→ About this task
The expected result is an exact restatement of the data, free of pictures.

→ Collected data
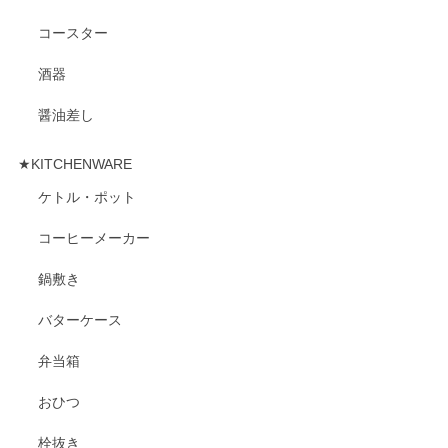
コースター
酒器
醤油差し
★KITCHENWARE
ケトル・ポット
コーヒーメーカー
鍋敷き
バターケース
弁当箱
おひつ
栓抜き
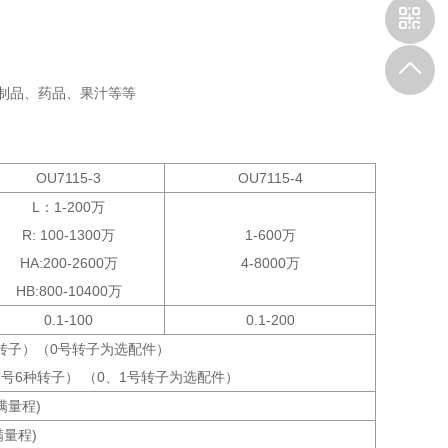
制品、药品、果汁等等
OU7115-3
OU7115-4
L：1-200万
R: 100-1300万
1-600万
HA:200-2600万
4-8000万
HB:800-10400万
0.1-100
0.1-200
种转子）（0号转子为选配件）
、7号6种转子） （0、1号转子为选配件）
(满量程)
满量程)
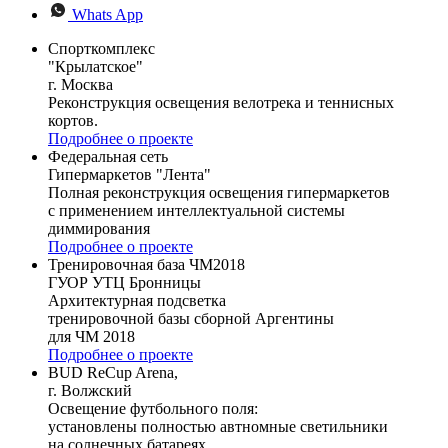
Whats App
Спорткомплекс
"Крылатское"
г. Москва
Реконструкция освещения велотрека и теннисных
кортов.
Подробнее о проекте
Федеральная сеть
Гипермаркетов "Лента"
Полная реконструкция освещения гипермаркетов
с применением интеллектуальной системы
диммирования
Подробнее о проекте
Тренировочная база ЧМ2018
ГУОР УТЦ Бронницы
Архитектурная подсветка
тренировочной базы сборной Аргентины
для ЧМ 2018
Подробнее о проекте
BUD ReCup Arena,
г. Волжский
Освещение футбольного поля:
установлены полностью автномные светильники
на солнечных батареях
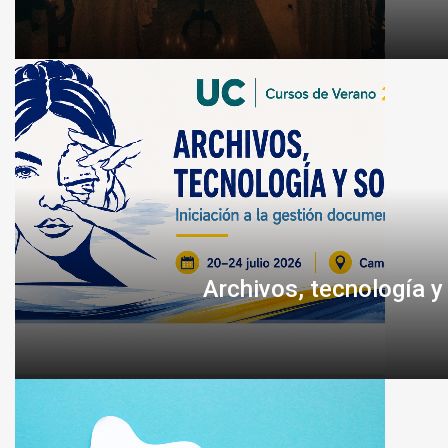
Archivos, tecnología y 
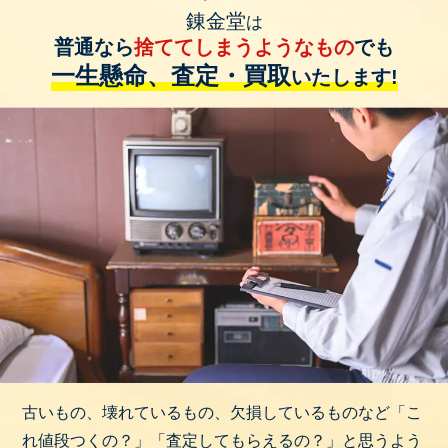
錬金堂
は
普通なら
捨ててしまうようなもの
でも
一生懸命、査定・買取
いたします!
古いもの、壊れているもの、欠損しているものなど「こ
れ値段つくの？」「査定してもらえるの？」と思うよう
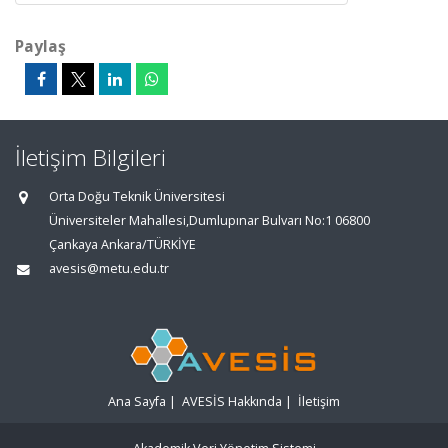
Paylaş
İletişim Bilgileri
Orta Doğu Teknik Üniversitesi
Üniversiteler Mahallesi,Dumlupınar Bulvarı No:1 06800
Çankaya Ankara/TÜRKİYE
avesis@metu.edu.tr
Ana Sayfa
|
AVESİS Hakkında
|
İletişim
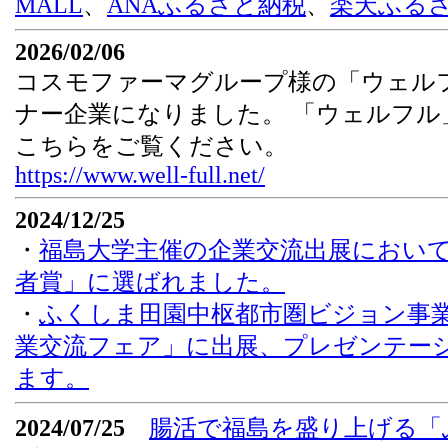
MALL
、
ANAふるさと納税
、
楽天ふる
2026/02/06
コスモファーマグループ様の「ウェル
ナー企業になりました。 「ウェルフル
こちらをご覧ください。
https://www.well-full.net/
2024/12/25
・
福島大学主催の企業交流出展において「
者賞」に選ばれました。
・
ふくしま田園中枢都市圏ビジョン事
業交流フェア」に出展、プレゼンテー
ます。
2024/07/25
腸活で福島を盛り上げる「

→ Answer below
コースター
酒器
醤油差し
★KITCHENWARE
ケトル・ポット
コーヒーメーカー
鍋敷き
バターケース
弁当箱
おひつ
栓抜き
制品、药品、果汁等等
OU7115-3
OU7115-4
L：1-200万
R: 100-1300万
1-600万
HA:200-2600万
4-8000万
HB:800-10400万
0.1-100
0.1-200
种转子）（0号转子为选配件）
、7号6种转子） （0、1号转子为选配件）
(满量程)
满量程)
Whats App
Спорткомплекс
"Крылатское"
г. Москва
Реконструкция освещения велотрека и теннисных
кортов.
Подробнее о проекте
Федеральная сеть
Гипермаркетов "Лента"
Полная реконструкция освещения гипермаркетов
с применением интеллектуальной системы
диммирования
Подробнее о проекте
Тренировочная база ЧМ2018
ГУОР УТЦ Бронницы
Архитектурная подсветка
тренировочной базы сборной Аргентины
для ЧМ 2018
Подробнее о проекте
BUD ReCup Arena,
г. Волжский
Освещение футбольного поля:
установлены полностью автномные светильники
на солнечных батареях
Archivos, tecnología y 
錬金堂
は
普通なら
捨ててしまうようなもの
でも
一生懸命、査定・買取
いたします!
古いもの、壊れているもの、欠損しているものなど「こ
れ値段つくの？」「査定してもらえるの？」と思うよう
Paylaş
İletişim Bilgileri
Orta Doğu Teknik Üniversitesi
Üniversiteler Mahallesi,Dumlupınar Bulvarı No:1 06800
Çankaya Ankara/TÜRKİYE
avesis@metu.edu.tr
Ana Sayfa
|
AVESİS Hakkında
|
İletişim
MALL
、
ANAふるさと納税
、
楽天ふる
2026/02/06
コスモファーマグループ様の「ウェル
ナー企業になりました。 「ウェルフル
こちらをご覧ください。
https://www.well-full.net/
2024/12/25
・
福島大学主催の企業交流出展において「
者賞」に選ばれました。
・
ふくしま田園中枢都市圏ビジョン事
業交流フェア」に出展、プレゼンテー
ます。
2024/07/25
腸活で福島を盛り上げる「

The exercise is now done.